Is it a conference?
No. It is not a conference, and it is not a networking event dressed up as culture. It is one evening built around live performances, real stories and curated conversation, with women from business, culture and creative industries.
Is it paid?
Your seat on 10 June is covered by a corporate partner, so there is no fee for you to pay and no budget line to find. The invitation is for your presence, attention and voice.
How is it funded?
Jazzylea is funded by partners and patrons who believe culture can create change. Some support the artists, some help future evenings happen, and some grow into long-term patronage. It can begin small. Every role matters.
Why now?
The women carrying our institutions are not being heard at the level they deserve.

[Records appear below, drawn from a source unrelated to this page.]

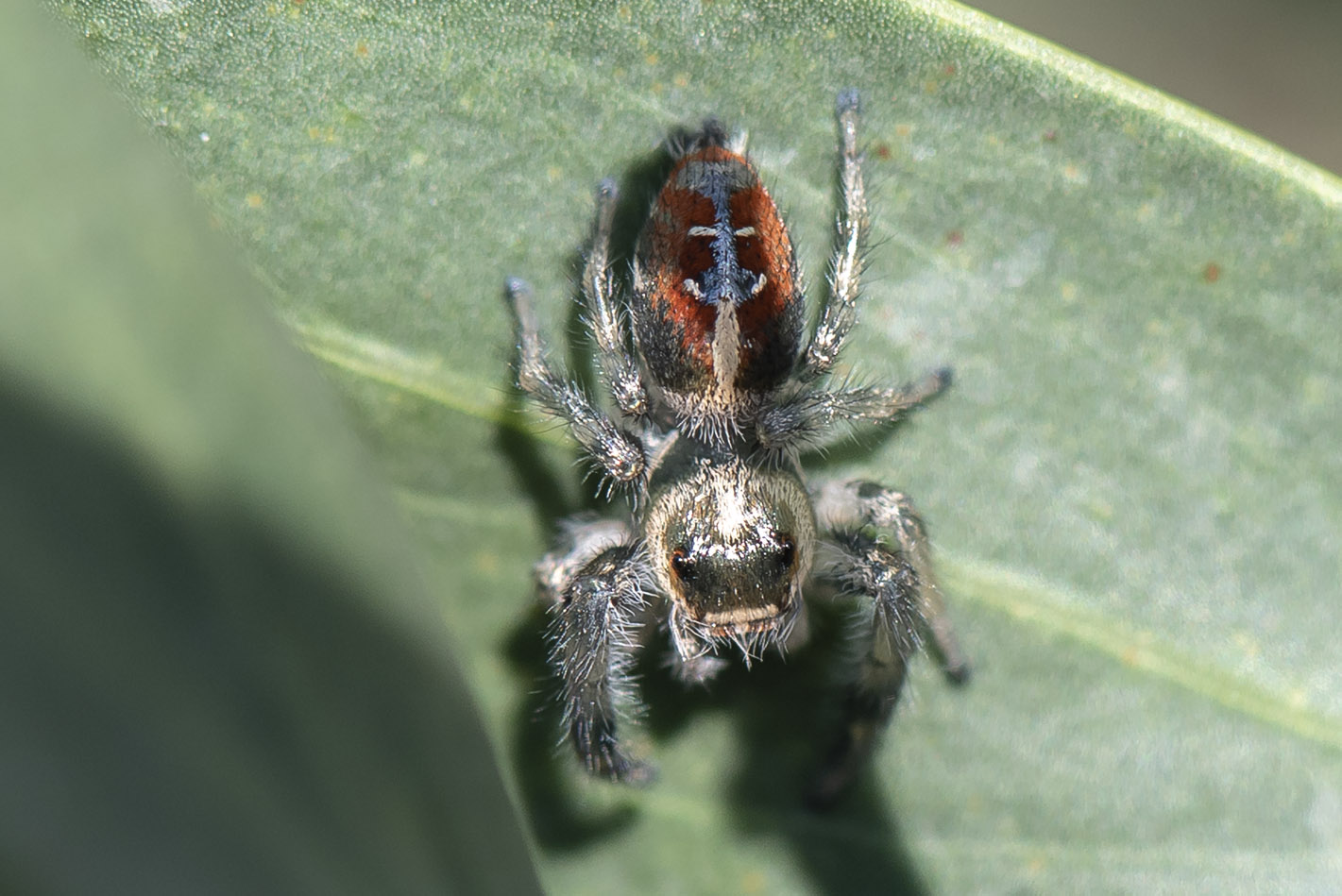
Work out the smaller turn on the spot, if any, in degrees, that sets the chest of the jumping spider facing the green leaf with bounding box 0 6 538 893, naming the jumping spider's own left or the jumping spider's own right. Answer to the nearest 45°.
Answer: approximately 45° to the jumping spider's own right

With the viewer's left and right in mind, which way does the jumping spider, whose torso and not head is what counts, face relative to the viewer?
facing the viewer
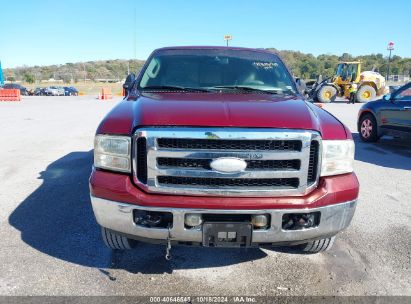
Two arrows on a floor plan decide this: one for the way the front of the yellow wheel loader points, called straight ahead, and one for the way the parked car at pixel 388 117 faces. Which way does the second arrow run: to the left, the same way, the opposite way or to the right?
the same way

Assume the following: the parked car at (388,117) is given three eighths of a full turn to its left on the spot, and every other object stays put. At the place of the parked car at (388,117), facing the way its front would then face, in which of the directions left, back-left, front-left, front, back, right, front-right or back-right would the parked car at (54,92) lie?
back

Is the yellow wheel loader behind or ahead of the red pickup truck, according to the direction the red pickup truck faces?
behind

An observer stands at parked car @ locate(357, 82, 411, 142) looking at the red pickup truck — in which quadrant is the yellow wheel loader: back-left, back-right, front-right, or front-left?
back-right

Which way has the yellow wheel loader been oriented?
to the viewer's left

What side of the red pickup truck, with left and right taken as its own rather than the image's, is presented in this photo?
front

Every leader I speak to is searching for new ways to change that: fresher rooms, sharper conversations, formats that match what these women already carry.
How does it work?
You come, you listen, you talk, you leave with the names of the women you wanted to meet. Live jazz opens the room. No panel obligation, no follow-up commitment.
Why jazz?
I have spent twenty years inside it. The women on stage do in music what the women in the room do in their work: improvise real decisions in real time, without a script.
And nothing else holds a room of strangers across difference the way live jazz does.
Who will be there?
135 women in central London: corporate leaders, founders, investors, artists.
My job in the room is to know every name, know what each woman is carrying, and make the introductions that matter.
Why me?
You hold more than your title. You navigate what was not built for you. Someone you trust passed your name forward because they could see that, and so can I.
What happens after this evening?
10 June is the first of three evenings this year: Spark in June, an autumn evening, a winter salon.
It culminates in a festival at KOKO London in 2027 with four headline artists.
Every evening is filmed for a documentary running through 2026 and beyond.
Is it feasible?
Yes. Twenty years producing the largest jazz festival in Eastern Europe: half a million tickets sold across thirty countries. The Black Eyed Peas, Jamie Cullum, The Cinematic Orchestra, Michael Kiwanuka.
We have produced at KOKO, O2 Indigo, Royal Academy of Music, Sadler's Wells, Peacock Theatre, World Heart Beat Music Academy, Bloomsbury Theatre, Steel Yard.
We have worked with Visa, Barclays, HSBC, Coutts, BP, Revolut, Warner Chappell Music.
What is expected of me?
No panel obligation, no follow-up commitment, no formal next step. You come, you listen, you talk, you leave.
If the evening resonates, share it with one woman whose presence in the room would change it.